Le 20 Avril 1814, le convoi menant à l’île d’Elbe fut enfin arrivé à Fontainebleau. Descendant du « perron à deux branches qui conduit au péristyle du château désert de la monarchie des Capets », l’Empereur s’adressa une dernière fois, du moins le croyait-il, à la vieille garde dans la cour. Il prit ensuite place au sein du convoi entouré de soldats alliés.

Dès le premier jour, Bonaparte se mit à discuter avec le comte de Waldbourg, représentant de l’Angleterre : « Je n’ai point été usurpateur, parce que je n’ai accepté la couronne que d’après le vœu unanime de la nation, tandis que Louis XVIII l’a usurpée, n’étant appelé au trône que par un vil Sénat dont plus de dix membres ont voté la mort de Louis XVI ». Le 24 Avril, à Lyon Napoléon s’arrêta pour saluer le maréchal Augereau.

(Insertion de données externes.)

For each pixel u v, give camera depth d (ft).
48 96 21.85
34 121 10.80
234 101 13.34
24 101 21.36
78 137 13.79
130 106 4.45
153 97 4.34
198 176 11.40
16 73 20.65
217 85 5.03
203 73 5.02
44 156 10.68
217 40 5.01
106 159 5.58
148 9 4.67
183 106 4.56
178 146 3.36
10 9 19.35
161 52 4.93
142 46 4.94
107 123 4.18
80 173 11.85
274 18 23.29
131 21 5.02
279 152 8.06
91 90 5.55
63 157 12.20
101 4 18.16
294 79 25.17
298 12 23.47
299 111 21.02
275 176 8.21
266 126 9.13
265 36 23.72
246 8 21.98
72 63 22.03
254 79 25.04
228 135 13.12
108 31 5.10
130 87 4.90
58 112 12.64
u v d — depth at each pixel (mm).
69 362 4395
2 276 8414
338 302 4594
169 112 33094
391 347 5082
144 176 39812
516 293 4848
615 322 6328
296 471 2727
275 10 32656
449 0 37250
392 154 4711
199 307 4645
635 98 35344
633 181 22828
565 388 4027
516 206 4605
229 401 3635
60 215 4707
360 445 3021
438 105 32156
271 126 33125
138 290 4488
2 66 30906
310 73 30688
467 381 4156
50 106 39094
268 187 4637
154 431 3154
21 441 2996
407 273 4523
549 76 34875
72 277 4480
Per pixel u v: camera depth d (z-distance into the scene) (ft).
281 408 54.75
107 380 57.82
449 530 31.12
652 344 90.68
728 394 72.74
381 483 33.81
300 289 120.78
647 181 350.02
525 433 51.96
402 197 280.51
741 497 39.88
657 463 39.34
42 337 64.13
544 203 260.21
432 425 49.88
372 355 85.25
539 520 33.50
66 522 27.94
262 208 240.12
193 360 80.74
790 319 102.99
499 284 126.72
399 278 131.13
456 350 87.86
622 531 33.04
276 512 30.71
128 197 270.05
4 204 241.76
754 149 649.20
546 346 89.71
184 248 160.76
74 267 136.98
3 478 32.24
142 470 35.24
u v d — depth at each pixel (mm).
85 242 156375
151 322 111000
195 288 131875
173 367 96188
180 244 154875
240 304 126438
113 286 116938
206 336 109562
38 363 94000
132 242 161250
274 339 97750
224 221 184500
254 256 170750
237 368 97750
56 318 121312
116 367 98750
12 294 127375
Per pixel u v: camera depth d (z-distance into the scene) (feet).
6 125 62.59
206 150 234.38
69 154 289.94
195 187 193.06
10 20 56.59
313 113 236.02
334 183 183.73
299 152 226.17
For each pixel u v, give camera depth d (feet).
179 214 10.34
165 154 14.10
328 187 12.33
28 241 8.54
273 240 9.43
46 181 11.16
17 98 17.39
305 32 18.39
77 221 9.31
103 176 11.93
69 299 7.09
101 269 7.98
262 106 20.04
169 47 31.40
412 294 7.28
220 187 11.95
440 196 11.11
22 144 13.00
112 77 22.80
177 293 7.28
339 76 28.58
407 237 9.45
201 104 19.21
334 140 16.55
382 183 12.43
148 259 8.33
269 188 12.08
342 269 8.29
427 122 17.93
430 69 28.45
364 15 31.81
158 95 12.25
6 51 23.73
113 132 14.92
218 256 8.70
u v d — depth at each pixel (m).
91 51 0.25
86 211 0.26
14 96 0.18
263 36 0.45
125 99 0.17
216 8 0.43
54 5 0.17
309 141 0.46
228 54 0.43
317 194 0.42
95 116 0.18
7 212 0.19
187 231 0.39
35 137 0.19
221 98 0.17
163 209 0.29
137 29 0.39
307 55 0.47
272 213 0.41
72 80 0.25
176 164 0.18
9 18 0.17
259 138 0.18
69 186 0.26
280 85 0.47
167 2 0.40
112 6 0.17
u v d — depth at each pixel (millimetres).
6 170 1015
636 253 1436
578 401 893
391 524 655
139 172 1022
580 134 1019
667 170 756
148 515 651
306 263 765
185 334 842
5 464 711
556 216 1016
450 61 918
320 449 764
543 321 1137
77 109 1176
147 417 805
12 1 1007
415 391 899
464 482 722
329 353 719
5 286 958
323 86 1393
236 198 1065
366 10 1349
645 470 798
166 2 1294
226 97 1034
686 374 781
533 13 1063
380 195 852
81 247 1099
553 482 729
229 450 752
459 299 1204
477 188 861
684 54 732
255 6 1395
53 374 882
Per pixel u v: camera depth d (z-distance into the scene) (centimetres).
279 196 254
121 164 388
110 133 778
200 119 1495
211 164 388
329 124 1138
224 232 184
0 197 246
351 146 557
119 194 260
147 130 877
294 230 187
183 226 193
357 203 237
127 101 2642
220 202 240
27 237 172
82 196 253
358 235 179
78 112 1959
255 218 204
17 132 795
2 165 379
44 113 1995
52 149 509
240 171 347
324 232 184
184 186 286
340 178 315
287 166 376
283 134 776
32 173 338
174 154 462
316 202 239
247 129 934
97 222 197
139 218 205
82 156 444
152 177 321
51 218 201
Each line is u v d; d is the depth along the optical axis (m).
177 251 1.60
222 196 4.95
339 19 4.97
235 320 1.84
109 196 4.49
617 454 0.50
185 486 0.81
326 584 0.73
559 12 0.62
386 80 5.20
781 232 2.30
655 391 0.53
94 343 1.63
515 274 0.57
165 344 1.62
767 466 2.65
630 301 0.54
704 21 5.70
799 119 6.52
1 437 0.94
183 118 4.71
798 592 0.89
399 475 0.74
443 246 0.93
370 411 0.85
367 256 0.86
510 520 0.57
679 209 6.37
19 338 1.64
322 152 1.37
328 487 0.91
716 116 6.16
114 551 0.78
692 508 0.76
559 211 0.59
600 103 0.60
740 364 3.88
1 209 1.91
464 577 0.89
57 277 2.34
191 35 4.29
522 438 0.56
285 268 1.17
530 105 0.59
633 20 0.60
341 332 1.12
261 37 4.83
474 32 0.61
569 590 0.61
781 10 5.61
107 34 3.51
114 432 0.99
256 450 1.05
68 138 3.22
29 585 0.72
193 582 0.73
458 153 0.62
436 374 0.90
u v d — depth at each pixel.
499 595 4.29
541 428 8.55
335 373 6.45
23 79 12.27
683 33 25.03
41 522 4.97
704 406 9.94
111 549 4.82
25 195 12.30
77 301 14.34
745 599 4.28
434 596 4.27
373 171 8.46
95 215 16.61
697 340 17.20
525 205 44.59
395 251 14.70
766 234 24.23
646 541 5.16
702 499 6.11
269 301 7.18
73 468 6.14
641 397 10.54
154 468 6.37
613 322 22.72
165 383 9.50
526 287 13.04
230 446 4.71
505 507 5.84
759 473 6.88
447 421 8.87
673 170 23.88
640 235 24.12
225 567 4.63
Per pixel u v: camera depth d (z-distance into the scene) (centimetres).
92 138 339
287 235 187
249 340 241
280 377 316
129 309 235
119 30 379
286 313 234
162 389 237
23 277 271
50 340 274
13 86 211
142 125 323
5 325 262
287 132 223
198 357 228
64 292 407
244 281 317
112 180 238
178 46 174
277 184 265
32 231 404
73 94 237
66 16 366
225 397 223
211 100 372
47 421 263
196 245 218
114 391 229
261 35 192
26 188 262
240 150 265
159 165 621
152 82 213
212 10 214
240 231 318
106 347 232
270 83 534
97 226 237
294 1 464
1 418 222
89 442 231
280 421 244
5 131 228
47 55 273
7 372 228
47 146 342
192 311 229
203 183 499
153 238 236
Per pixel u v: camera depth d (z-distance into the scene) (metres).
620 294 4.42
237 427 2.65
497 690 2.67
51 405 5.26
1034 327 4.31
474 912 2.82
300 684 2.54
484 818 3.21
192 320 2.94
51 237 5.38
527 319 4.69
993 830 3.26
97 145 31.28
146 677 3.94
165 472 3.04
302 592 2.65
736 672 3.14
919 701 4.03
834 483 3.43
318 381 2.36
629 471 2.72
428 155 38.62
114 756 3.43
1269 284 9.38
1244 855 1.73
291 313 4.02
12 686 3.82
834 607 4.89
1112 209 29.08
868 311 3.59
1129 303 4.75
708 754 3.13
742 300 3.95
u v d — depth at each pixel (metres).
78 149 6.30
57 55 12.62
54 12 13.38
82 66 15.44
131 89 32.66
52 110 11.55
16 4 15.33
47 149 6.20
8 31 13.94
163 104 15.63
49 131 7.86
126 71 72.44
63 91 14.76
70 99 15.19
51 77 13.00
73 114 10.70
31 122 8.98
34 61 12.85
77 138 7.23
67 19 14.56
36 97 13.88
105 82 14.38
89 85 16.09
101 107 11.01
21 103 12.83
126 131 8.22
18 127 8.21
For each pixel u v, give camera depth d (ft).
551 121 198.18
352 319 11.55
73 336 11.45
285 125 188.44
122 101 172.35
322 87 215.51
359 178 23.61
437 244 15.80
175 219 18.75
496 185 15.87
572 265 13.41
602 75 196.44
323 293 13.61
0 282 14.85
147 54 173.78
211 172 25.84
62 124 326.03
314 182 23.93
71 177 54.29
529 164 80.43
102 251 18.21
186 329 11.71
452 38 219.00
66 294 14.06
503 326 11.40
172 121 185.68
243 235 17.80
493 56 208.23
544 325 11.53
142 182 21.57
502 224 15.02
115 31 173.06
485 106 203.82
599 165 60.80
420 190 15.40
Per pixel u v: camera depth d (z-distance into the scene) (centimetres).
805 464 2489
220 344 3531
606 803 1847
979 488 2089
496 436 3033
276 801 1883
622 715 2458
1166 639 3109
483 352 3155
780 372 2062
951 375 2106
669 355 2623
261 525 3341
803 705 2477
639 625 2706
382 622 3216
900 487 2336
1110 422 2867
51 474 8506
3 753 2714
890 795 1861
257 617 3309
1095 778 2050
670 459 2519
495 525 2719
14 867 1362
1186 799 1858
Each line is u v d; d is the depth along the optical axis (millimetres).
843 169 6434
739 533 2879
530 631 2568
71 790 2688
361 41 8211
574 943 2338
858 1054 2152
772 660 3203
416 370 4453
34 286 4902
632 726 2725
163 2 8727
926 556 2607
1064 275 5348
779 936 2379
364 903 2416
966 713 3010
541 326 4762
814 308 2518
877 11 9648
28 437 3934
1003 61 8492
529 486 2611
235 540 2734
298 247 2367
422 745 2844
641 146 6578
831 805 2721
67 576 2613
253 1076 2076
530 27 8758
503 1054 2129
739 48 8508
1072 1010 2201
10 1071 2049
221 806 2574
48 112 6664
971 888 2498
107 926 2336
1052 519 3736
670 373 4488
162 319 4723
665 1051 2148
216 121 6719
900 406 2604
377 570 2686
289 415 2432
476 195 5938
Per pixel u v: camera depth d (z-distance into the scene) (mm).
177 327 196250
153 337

L’ambiance fut pourtant glaciale si l’on croit Waldbourg : « L’Empereur fit au maréchal des reproches sur sa conduite et lui dit : Ta proclamation est bien bête ; pourquoi des injures contre moi ? Il fallait simplement dire : Le vœu de la nation s’étant prononcé en faveur d’un nouveau souverain, le devoir de l’armée est de s’y conformer. Vive le roi ! vive Louis XVIII ! Augereau alors se mit à tutoyer Bonaparte et lui fit à son tour d’amers reproches sur son insatiable ambition, à laquelle il a tout sacrifié même le bonheur de la France entière. »

Le 25, à Avignon, le convoi fut accueilli aux cris de : Vive le roi ! Vive les alliés ! A bas le tyran, le coquin, le mauvais gueux ! Waldbourg décrivait ainsi la scène : « Dans tous les endroits que nous traversâmes, il fut reçu de la même manière. A Orgon, petit village où nous changeâmes de chevaux, la rage du peuple était à son comble ; devant l’auberge même où il devait s’arrêter, on avait élevé une potence à laquelle était suspendu un mannequin, en uniforme français, couvert de sang, avec une inscription placée sur la poitrine et ainsi conçue : tel sera tôt ou tard le sort du tyran. Le peuple se cramponnait à la voiture de Napoléon et cherchait à le voir pour lui adresser les plus fortes injures. L’empereur se cachait derrière le général Bertrand le plus qu’il pouvait ; il était pâle et défait, ne disant pas un mot. A force de pérorer le peuple, nous parvînmes à le tirer de ce mauvais pas. »

Profondément marqué par le déferlement de haine dont il a fait l’objet, Napoléon prit soin de se déguiser par la suite : « A un quart de lieue en deçà d’Orgon, il crut indispensable la précaution de se déguiser : il mit une mauvaise redingote bleue, un chapeau rond sur sa tête avec une cocarde blanche, et monta un cheval de poste pour galoper devant sa voiture, voulant passer ainsi pour un courrier. » A l’auberge, Napoléon se fit même passer pour le colonel Campbell prenant soin de parler avec l’accent anglais pour éviter de se faire repérer.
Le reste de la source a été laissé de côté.